Павел Анненков - Жизнь и труды Пушкина. Лучшая биография поэта
«Обряд похорон.
Уздень и меньшой сын.
I день (отутствия Тазита). Лань — почта — грузинские купцы.
II день. Орел — казак.
III день. Отец его гонит».
По обыкновению, Пушкин в точности следует своей программе, изменив только некоторые события в днях отсутствия Тазита из отцовского дома, что читатель легко заметит, но затем уже программа говорит:
«Юноша и монах.
Любовь отвергнута.
Битва и монах».
Оба раза слово, означающее инока, проводника мира и благовестия, подчеркнуто в рукописи: он и действительно должен был завершить благодатное дело сердца и обстоятельств. К нему-то исподволь, но с замечательной твердостью руки, ведет поэт героя своего с самого начала. Здесь останавливаемся из опасения впасть в произвольные толкования и догадки; но полагаем, что немногих слов наших достаточно для показания, какой обширный круг должна была захватить поэма, навеянная Пушкину Кавказом, и чем она могла кончиться. Если принять в соображение одну жаркую страницу, написанную Пушкиным в своем «Путешествии в Арзрум» и выпущенную неизвестно почему, где он говорит о значении вообще христианской проповеди для диких племен, то даже представляется возможность думать, что просветленный и умиротворенный Тазит является снова между народом своим в качестве учителя и, по всем вероятиям, искупительной жертвы… Начиная с Шатобриана, европейские литературы нередко представляли нам развитие той же мысли, какая преобладает в поэме Пушкина; но верность характеру, местности и нравственным типам края, истина и трагическое величие сделали бы ее, вероятно, явлением совершенно другого рода и непохожим на предшествовавшие образцы[143].

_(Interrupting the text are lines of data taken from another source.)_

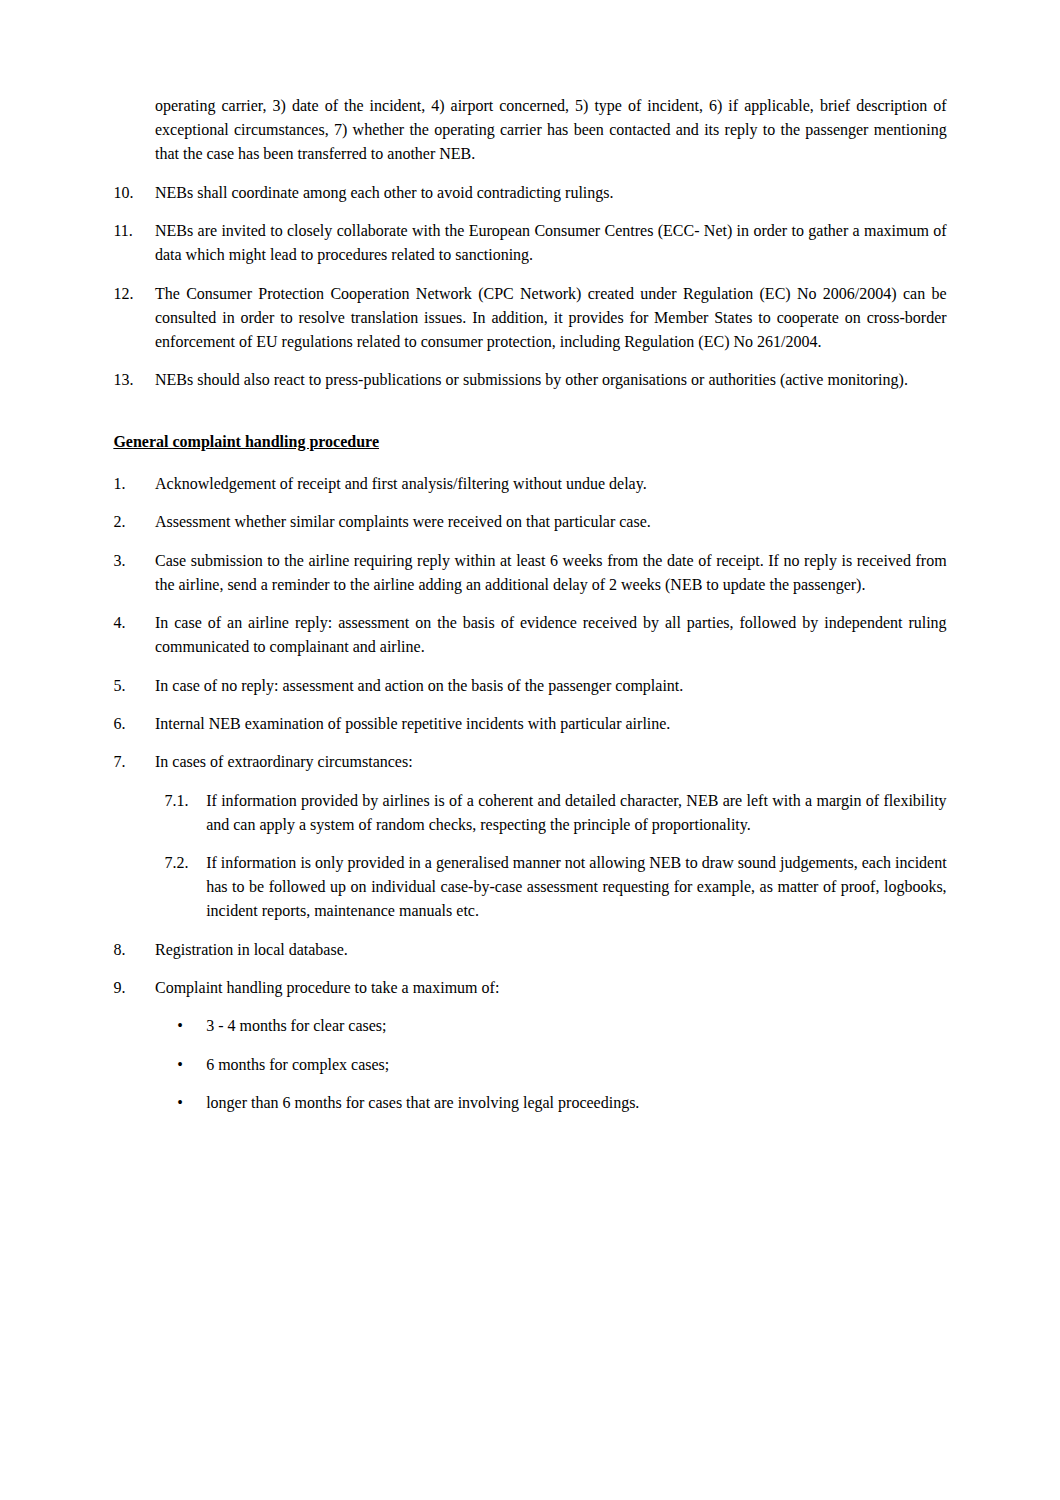operating carrier, 3) date of the incident, 4) airport concerned, 5) type of incident, 6) if applicable, brief description of exceptional circumstances, 7) whether the operating carrier has been contacted and its reply to the passenger mentioning that the case has been transferred to another NEB.
10. NEBs shall coordinate among each other to avoid contradicting rulings.
11. NEBs are invited to closely collaborate with the European Consumer Centres (ECC- Net) in order to gather a maximum of data which might lead to procedures related to sanctioning.
12. The Consumer Protection Cooperation Network (CPC Network) created under Regulation (EC) No 2006/2004) can be consulted in order to resolve translation issues. In addition, it provides for Member States to cooperate on cross-border enforcement of EU regulations related to consumer protection, including Regulation (EC) No 261/2004.
13. NEBs should also react to press-publications or submissions by other organisations or authorities (active monitoring).
General complaint handling procedure
1. Acknowledgement of receipt and first analysis/filtering without undue delay.
2. Assessment whether similar complaints were received on that particular case.
3. Case submission to the airline requiring reply within at least 6 weeks from the date of receipt. If no reply is received from the airline, send a reminder to the airline adding an additional delay of 2 weeks (NEB to update the passenger).
4. In case of an airline reply: assessment on the basis of evidence received by all parties, followed by independent ruling communicated to complainant and airline.
5. In case of no reply: assessment and action on the basis of the passenger complaint.
6. Internal NEB examination of possible repetitive incidents with particular airline.
7. In cases of extraordinary circumstances:
7.1. If information provided by airlines is of a coherent and detailed character, NEB are left with a margin of flexibility and can apply a system of random checks, respecting the principle of proportionality.
7.2. If information is only provided in a generalised manner not allowing NEB to draw sound judgements, each incident has to be followed up on individual case-by-case assessment requesting for example, as matter of proof, logbooks, incident reports, maintenance manuals etc.
8. Registration in local database.
9. Complaint handling procedure to take a maximum of:
3 - 4 months for clear cases;
6 months for complex cases;
longer than 6 months for cases that are involving legal proceedings.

В Петербурге же начата и первая строфа 8-й главы «Онегина», именно 24 декабря 1829 г. Строфы «Онегина» писались вразбивку и ложились в естественный свой порядок уже по окончании каждой главы. Этим обстоятельством изъясняется множество пропущенных строф в «Онегине», обозначенных только римскими цифрами. Некоторые из них действительно были выкинуты, но немало есть и таких, которые совсем не были написаны, а если и существовали, то единственно в памяти поэта. Пустые места, оставляемые ими в романе, обозначались римскими цифрами, и цифры эти служили, таким образом, скрытной связью между строфами. Много примеров подобной работы вразбивку находим в рукописях Пушкина. Рукописи же его дополняют и тот небольшой, но весьма занимательный листок, где сам автор делает обзор своему роману с показанием времени происхождения глав и порядка, какой он хотел сообщить им при полном издании. Порядок был, однако ж, изменен в 1833 г., когда «Онегин» действительно вышел вполне. Вот листок наш:
«Онегин»Часть первая. Предисловие.
I песнь. Хандра. Кишинев. Одесса.
II — Поэт. Одесса. 1824.
III — Барышня. Одесса. Михайловское. 1824.
Часть вторая.
IV песнь. Деревня. Михайловское. 1825.
V — Именины. Мих. 1825. 1826.
VI — Поединок. Мих. 1826.
Часть третья.
VII песнь. Москва. Москва. Мих. С.-Пб. Маленники. 1827. 1828.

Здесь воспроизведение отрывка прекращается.